In our science lesson this week, we researched the remarkable life and work of scientist Jane Goodall. We explored her profound dedication to studying chimpanzees in their natural habitats, where she observed behaviours strikingly similar to our own, such as cuddling, kissing, and even tickling among the chimpanzees.  Sadly, we also confronted the numerous threats facing these fascinating creatures. We researched various reasons for their challenges to survival, from poaching and deforestation to diseases, wars, and the illicit trade of baby chimpanzees as pets.  To demonstrate our learning and advocate for action, we produced persuasive pieces of writing aimed at encouraging our audience to support the Jane Goodall Institute. This organisation is dedicated to safeguarding and conserving these beautiful animals through education.

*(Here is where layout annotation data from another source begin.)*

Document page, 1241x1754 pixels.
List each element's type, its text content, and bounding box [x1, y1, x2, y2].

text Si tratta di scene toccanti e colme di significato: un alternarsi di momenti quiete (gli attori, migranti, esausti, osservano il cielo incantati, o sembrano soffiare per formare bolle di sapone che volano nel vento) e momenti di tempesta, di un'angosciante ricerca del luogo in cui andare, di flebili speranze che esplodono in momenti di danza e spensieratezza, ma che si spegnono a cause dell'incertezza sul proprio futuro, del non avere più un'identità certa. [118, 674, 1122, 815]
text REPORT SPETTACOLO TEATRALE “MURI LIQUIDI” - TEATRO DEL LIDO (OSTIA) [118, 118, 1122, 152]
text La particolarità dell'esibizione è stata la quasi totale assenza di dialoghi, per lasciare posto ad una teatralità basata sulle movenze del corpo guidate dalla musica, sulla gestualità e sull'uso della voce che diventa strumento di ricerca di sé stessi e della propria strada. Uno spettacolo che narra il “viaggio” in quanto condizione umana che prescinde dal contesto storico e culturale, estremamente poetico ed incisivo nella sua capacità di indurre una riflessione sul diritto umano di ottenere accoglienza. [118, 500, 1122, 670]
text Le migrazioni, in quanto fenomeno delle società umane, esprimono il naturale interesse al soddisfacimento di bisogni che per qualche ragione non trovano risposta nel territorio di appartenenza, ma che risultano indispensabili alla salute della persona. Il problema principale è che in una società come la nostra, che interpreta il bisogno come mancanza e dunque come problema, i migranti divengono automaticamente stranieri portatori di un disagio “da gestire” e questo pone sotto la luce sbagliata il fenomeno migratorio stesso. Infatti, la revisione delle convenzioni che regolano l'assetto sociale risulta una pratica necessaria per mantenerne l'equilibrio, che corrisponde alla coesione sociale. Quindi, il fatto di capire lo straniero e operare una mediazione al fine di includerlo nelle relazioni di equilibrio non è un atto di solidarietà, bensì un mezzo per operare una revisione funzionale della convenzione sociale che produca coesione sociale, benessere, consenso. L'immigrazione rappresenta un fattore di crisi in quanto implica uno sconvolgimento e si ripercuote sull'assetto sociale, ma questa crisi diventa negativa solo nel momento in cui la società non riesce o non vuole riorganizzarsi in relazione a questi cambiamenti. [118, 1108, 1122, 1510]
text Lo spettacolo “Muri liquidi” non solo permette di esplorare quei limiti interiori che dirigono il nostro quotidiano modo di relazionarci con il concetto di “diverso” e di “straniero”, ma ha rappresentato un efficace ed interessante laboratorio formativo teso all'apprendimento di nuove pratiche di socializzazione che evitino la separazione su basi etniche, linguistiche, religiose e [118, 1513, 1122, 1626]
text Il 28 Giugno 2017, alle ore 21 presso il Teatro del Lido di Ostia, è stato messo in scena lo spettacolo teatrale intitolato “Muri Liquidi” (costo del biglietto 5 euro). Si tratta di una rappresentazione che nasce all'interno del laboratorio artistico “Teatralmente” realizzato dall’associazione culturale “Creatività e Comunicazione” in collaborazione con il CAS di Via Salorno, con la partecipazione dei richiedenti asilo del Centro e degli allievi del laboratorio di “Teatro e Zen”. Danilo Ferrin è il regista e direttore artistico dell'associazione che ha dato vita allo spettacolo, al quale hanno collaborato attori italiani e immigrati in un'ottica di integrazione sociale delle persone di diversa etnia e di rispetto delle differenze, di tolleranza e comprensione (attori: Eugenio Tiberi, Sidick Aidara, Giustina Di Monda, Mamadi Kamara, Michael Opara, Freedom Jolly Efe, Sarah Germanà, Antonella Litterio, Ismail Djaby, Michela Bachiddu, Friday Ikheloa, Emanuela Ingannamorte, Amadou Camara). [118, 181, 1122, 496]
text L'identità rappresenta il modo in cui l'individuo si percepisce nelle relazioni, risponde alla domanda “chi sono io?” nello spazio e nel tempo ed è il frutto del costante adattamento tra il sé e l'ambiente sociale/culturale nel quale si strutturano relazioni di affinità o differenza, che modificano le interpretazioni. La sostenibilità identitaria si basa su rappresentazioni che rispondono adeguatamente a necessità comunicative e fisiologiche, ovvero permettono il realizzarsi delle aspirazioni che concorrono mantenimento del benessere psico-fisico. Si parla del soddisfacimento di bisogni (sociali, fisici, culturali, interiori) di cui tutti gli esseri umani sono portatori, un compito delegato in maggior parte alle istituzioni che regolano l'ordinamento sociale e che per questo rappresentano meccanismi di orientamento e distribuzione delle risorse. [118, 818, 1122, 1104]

To wrap up last term’s Space topic, we welcomed an astronomy expert from Cambridge University. The children eagerly seized the opportunity to pose their questions, aiming to deepen their understanding of our sun and solar system. Throughout the session, we explored various aspects, including the prerequisites for sustaining life on other planets and the diverse gravitational forces at play across other planets.  One highlight was witnessing a captivating video produced by scientists, illustrating the cataclysmic collision between Earth and the planet Theia. This collision led to the formation of Earth as we know it today, along with the birth of our moon. Additionally, we examined computer-generated images depicting Mars in its ancient state billions of years ago, when water once flowed on its surface. The disappearance of surface water may have been caused by ‘sinking’ into the planet, subsequently freezing and contributing to the ice deposits we’ve discovered beneath the surface.  The children had the unique opportunity to handle a genuine space rock, estimated to be around 5 billion years old. The weightiness of the rock, along with its distinct smell and magnetic properties, left us all in awe.